Problem description> A faithful copy without images is required: write out all the records exactly.

Transcribed page contents
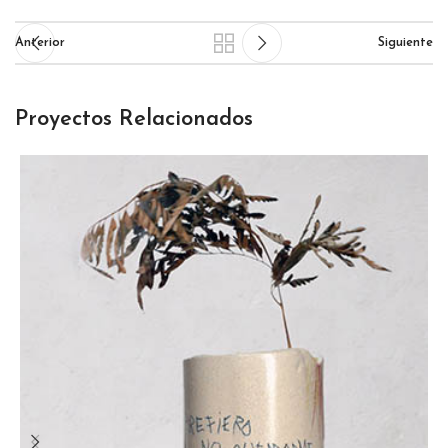
Anterior
Siguiente
Proyectos Relacionados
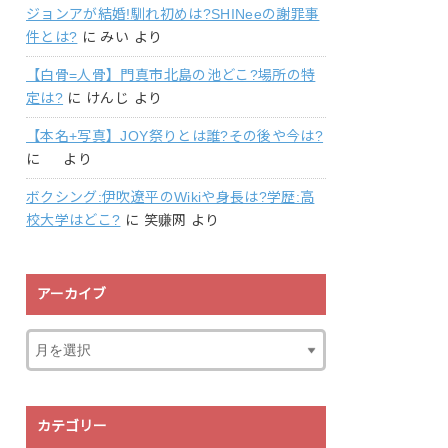
ジョンアが結婚!馴れ初めは?SHINeeの謝罪事
件とは?
に
みい
より
【白骨=人骨】門真市北島の池どこ?場所の特
定は?
に
けんじ
より
【本名+写真】JOY祭りとは誰?その後や今は?
に
より
ボクシング:伊吹遼平のWikiや身長は?学歴:高
校大学はどこ?
に
笑赚网
より
アーカイブ
カテゴリー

Result for this exercise>
Anterior
Siguiente
Proyectos Relacionados
ジョンアが結婚!馴れ初めは?SHINeeの謝罪事
件とは?
に
みい
より
【白骨=人骨】門真市北島の池どこ?場所の特
定は?
に
けんじ
より
【本名+写真】JOY祭りとは誰?その後や今は?
に
より
ボクシング:伊吹遼平のWikiや身長は?学歴:高
校大学はどこ?
に
笑赚网
より
アーカイブ
カテゴリー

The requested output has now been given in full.